PASSAGE PROVIDED section start

An unsafe car, gun, or ladder is not available for purchase?
ReplyDeleteCar and guns kill enormous amounts of people. Medical errors of conventional doctors are one of the main causes of death of people in hospitals.
At least in Germany homoeopathy is also regulated. I am sure they make sure that there is nothing in those pills, salts and drops. (I must admit that I do not understand why that makes it better.)
That was, however, not my implicit argument. I had expected not to have to make it explicit for a professorial bunny. You have to look at the all over benefits and you need to have pretty strong evidence of a net problem before you use the coercive power of the state :) to ban something.
Just a few anecdotes won't do. Even good statistics on the number of people who died would not be enough, as the example of medical errors illustrates. One would need to show clear evidence that without homoeopathy likely less people would die. If you have that, I am happy to consider changing my mind.
I understand the emotional response to homoeopathy. I would also not use it myself. But that is not enough reason. That would be comparable to the Republican laws to give themselves the right to discriminate because they do not like certain groups. I am a liberal and like freedom and am not such a fan of big government as those Republicans are.
ReplyDeleteIn case you thought Eli was joking about ladders
http://www.sgs.com/en/news/2015/12/safeguards-20315-european-standard-en-131-ladders-terms-types-functional-sizes
Safety standards for cars are even more detailed
Cars and ladders that don't meet these standards cannot be sold.
OK, guns are another issue
https://xkcd.com/836/
ReplyDeleteI think many commenters are missing (or twisting) Victor's point. The point that I take from Victor's post, and he can correct me if I'm wrong, is that where no serious medical treatment is required, homoeopathy may provide the patient with more of placebo effect than "just go home and gets some rest" will, and won't do any more harm. So while homoeopathy should obviously not be prescribed when serious medical treatment is required, it may be unnecessarily stringent to ban it altogether.
ReplyDeleteOther posters seem to be responding with, "but when serious medical treatment is required, homeopathy can be very dangerous". Of course it is and no where has Victor disagreed with that.
The question isn't should homoeopathy be allowed in all circumstances or not, it's should homoeopathy be banned in all circumstances or not.
Now I'd be more than happy to say "good riddance" to homeopathy altogether but I think Victor makes an interesting point. I'm not sure I fully agree with it but I'm also not sure I can make a compelling case otherwise. So thanks for an interesting perspective Victor.

PASSAGE PROVIDED section end

■ **CHECK YOUR UNDERSTANDING**
(A) Check each statement against the comment thread on banning homoeopathy. Answer yes or no and quote the words that decide it. (i) Homoeopathy is regulated in Germany. (ii) Cars that fail to meet safety standards can still be sold. (iii) Homoeopathy should be prescribed when serious medical treatment is required.
(B) List every form of homoeopathic preparation named in the comment thread on banning homoeopathy.

DATA SHOWN section start

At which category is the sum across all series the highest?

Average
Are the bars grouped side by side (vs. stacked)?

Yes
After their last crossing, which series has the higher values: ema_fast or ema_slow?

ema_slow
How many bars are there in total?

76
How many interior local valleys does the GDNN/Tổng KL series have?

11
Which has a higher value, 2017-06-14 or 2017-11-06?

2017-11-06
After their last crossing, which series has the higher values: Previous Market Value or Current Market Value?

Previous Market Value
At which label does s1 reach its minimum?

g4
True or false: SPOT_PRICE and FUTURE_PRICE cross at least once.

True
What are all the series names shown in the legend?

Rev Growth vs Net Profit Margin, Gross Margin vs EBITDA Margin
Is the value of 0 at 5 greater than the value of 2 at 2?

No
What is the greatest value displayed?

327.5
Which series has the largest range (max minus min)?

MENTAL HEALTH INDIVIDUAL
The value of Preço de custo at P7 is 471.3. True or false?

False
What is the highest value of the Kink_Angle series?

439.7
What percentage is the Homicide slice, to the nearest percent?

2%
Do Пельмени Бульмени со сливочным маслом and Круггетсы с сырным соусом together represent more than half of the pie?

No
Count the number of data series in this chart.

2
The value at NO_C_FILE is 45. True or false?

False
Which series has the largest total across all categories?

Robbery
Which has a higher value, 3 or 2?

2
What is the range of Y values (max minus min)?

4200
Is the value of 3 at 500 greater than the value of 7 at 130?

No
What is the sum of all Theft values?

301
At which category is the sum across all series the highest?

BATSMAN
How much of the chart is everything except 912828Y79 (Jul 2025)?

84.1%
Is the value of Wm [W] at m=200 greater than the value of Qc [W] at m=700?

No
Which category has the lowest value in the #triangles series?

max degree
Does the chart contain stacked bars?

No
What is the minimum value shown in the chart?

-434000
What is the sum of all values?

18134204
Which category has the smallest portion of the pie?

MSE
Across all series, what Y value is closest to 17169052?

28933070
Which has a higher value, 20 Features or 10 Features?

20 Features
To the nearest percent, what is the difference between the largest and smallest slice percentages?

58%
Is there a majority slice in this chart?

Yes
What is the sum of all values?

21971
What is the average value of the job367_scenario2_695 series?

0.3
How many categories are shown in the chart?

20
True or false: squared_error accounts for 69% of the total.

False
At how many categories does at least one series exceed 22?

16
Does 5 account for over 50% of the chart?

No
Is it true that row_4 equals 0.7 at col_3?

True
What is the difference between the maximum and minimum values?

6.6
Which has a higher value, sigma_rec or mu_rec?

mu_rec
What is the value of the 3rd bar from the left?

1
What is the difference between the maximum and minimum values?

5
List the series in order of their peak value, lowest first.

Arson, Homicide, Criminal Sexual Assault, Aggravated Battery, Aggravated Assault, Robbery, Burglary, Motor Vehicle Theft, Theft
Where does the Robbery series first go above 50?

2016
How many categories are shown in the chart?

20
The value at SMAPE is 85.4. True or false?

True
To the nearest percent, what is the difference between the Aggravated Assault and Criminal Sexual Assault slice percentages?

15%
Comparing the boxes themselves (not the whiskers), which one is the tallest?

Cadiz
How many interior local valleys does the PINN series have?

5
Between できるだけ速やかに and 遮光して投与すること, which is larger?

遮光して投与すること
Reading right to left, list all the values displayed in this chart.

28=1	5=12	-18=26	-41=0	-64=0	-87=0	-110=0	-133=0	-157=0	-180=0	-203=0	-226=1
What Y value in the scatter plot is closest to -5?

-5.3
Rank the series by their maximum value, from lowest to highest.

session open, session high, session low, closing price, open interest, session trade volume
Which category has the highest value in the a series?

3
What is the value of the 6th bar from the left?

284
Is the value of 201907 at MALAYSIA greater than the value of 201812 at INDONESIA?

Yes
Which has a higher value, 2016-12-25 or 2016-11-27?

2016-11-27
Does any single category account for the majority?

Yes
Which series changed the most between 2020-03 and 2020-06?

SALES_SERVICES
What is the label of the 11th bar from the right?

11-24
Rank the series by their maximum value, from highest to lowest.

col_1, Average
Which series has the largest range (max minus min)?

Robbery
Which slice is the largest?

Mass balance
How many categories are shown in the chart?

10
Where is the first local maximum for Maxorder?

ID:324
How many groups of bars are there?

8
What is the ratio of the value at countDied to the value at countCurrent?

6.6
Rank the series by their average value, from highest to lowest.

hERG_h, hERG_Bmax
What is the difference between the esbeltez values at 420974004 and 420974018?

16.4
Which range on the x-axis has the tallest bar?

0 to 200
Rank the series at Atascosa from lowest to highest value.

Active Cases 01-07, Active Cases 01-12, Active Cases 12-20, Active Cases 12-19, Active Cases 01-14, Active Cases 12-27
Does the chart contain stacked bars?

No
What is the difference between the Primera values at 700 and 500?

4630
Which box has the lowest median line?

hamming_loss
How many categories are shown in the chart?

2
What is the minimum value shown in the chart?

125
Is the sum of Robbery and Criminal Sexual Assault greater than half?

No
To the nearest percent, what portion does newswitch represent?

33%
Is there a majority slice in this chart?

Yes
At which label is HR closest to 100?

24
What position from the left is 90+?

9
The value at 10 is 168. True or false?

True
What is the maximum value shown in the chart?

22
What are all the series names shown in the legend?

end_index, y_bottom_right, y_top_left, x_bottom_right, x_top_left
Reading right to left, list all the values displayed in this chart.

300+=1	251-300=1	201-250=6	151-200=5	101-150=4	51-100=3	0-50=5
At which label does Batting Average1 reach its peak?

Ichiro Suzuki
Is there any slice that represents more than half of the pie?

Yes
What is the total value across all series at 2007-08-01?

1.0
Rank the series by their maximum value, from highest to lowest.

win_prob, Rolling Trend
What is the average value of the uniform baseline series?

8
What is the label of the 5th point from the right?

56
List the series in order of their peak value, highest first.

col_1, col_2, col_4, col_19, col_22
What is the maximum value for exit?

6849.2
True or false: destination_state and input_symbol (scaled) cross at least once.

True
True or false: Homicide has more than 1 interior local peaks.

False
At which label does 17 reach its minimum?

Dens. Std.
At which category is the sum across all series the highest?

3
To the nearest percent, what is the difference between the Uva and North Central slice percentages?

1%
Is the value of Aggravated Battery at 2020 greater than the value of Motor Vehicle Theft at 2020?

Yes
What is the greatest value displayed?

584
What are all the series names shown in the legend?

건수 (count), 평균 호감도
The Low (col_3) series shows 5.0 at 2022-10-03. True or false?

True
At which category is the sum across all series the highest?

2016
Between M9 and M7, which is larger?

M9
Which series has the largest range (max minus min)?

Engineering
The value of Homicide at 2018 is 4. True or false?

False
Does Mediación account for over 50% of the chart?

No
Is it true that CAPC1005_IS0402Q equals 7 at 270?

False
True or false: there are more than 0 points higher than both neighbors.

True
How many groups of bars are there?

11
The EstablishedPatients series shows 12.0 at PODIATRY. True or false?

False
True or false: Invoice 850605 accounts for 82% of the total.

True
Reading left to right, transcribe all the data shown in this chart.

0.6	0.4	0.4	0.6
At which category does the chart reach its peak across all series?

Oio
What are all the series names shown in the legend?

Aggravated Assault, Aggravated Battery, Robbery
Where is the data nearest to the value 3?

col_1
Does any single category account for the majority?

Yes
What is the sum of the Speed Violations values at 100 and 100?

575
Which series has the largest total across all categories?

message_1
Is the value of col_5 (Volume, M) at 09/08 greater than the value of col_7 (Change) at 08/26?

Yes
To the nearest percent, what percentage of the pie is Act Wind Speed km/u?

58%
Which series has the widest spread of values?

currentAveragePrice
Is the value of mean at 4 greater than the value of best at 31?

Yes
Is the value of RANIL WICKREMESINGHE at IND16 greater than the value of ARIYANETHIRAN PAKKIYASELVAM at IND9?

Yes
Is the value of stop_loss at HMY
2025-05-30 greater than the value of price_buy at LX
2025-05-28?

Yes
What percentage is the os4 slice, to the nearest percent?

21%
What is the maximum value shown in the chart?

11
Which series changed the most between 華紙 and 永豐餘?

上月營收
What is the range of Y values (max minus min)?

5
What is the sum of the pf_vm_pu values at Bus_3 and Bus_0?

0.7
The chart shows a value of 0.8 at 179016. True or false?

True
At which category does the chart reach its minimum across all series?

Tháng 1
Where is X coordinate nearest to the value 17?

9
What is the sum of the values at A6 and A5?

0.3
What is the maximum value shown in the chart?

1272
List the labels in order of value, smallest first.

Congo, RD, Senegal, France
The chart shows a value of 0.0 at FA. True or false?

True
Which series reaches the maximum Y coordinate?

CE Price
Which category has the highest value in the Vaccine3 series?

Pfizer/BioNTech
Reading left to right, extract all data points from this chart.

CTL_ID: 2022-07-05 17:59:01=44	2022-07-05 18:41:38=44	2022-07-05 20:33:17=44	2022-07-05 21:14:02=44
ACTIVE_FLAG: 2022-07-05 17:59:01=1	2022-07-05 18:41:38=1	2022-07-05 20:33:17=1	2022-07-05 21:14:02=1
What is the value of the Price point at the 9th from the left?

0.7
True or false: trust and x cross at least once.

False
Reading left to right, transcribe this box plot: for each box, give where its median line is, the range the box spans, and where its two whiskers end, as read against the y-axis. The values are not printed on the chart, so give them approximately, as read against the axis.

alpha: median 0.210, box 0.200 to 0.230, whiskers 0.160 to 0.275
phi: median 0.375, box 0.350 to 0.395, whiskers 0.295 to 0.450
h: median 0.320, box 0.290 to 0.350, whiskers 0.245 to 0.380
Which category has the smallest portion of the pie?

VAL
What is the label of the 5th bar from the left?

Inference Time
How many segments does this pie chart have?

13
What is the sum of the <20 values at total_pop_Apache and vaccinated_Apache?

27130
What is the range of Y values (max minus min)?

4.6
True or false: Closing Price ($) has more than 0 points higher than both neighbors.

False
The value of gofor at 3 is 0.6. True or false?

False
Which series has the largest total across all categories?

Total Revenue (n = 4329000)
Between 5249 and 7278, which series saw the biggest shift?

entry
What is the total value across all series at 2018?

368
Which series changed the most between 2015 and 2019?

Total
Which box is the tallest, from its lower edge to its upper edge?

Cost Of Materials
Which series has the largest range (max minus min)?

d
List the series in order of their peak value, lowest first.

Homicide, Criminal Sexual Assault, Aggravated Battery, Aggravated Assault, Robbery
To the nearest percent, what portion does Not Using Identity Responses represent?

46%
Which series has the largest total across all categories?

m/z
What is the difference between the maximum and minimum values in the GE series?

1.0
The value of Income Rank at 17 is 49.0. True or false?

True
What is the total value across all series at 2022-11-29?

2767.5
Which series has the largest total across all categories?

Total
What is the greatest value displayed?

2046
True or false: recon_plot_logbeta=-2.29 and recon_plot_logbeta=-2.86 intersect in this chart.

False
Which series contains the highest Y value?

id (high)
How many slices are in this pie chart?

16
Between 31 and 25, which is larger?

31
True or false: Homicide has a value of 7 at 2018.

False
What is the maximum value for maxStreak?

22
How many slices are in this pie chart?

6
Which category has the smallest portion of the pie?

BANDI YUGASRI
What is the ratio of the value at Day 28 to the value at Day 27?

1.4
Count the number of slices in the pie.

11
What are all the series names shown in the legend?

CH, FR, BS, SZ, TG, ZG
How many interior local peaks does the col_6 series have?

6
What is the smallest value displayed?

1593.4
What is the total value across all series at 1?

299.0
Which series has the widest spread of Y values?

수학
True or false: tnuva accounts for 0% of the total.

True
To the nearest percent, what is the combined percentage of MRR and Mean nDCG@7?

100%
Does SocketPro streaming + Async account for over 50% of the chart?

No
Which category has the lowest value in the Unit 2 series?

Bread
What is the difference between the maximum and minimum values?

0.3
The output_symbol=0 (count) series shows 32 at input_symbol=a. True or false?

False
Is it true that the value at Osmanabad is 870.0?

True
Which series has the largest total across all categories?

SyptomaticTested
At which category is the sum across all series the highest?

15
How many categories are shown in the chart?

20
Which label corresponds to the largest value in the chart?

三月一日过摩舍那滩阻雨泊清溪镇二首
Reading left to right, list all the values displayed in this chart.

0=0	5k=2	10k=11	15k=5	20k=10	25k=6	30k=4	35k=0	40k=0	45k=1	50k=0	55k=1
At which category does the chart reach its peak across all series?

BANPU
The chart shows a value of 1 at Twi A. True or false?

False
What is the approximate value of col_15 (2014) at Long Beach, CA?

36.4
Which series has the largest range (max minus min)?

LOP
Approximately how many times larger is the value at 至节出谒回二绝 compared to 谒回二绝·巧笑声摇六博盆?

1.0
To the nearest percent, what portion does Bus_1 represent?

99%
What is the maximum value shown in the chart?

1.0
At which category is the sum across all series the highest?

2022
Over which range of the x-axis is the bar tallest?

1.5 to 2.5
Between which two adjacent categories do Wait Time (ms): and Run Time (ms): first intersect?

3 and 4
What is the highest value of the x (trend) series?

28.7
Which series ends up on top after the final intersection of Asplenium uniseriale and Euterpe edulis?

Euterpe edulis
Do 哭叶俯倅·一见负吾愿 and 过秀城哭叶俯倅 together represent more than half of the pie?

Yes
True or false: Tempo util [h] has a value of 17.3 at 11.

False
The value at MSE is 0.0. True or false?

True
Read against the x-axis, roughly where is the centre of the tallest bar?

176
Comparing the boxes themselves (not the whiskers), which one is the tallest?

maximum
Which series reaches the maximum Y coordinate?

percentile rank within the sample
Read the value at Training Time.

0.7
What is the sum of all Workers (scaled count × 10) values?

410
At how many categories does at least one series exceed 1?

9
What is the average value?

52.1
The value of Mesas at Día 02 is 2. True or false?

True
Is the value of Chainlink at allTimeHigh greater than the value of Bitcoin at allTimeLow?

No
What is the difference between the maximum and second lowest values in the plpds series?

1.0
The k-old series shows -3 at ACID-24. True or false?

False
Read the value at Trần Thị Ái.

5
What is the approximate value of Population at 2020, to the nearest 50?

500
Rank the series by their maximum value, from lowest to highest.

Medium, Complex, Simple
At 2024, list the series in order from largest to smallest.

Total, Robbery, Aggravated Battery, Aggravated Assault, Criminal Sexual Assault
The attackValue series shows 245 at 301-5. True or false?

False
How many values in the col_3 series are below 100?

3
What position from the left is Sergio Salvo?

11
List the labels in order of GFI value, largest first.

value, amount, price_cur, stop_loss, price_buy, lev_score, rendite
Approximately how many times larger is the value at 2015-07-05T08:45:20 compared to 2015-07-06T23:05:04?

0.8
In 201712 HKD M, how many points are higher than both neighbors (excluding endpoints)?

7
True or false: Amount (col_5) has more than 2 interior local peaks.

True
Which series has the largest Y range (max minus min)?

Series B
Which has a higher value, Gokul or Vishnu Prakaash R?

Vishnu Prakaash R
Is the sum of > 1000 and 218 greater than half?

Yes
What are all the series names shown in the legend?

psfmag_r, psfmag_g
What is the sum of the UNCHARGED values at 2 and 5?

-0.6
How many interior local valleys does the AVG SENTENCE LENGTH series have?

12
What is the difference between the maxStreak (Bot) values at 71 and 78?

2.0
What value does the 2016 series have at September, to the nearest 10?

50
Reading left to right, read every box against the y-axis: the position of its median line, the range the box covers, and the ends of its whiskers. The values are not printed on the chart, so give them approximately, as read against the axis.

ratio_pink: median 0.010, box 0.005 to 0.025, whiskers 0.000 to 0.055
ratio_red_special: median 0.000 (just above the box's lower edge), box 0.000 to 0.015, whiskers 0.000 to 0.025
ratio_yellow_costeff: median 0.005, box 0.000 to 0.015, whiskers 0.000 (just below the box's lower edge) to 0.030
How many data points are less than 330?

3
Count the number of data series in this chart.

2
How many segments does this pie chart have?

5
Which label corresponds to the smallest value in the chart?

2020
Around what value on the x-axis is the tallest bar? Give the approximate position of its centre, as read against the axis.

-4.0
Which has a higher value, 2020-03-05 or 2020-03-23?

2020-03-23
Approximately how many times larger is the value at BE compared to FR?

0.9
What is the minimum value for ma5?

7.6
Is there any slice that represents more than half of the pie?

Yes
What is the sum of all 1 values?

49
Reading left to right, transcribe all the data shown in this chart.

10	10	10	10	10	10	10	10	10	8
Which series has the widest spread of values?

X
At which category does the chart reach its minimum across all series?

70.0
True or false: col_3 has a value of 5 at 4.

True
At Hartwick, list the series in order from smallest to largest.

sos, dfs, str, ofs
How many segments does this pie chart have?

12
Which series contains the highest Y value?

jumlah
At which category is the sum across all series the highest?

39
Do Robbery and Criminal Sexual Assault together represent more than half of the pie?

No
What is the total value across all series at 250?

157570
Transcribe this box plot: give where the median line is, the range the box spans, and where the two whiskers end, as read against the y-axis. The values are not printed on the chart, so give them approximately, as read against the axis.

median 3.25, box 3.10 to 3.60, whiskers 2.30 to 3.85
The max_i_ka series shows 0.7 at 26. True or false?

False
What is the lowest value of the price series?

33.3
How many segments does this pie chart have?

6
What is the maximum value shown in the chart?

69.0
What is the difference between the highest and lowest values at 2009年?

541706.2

DATA SHOWN section end

■ **LIST OF ANSWERS**
(A)
(i) Yes: "At least in Germany homoeopathy is also regulated."
(ii) No: "Cars and ladders that don't meet these standards cannot be sold."
(iii) No: "homoeopathy should obviously not be prescribed when serious medical treatment is required"

(B) pills, salts, drops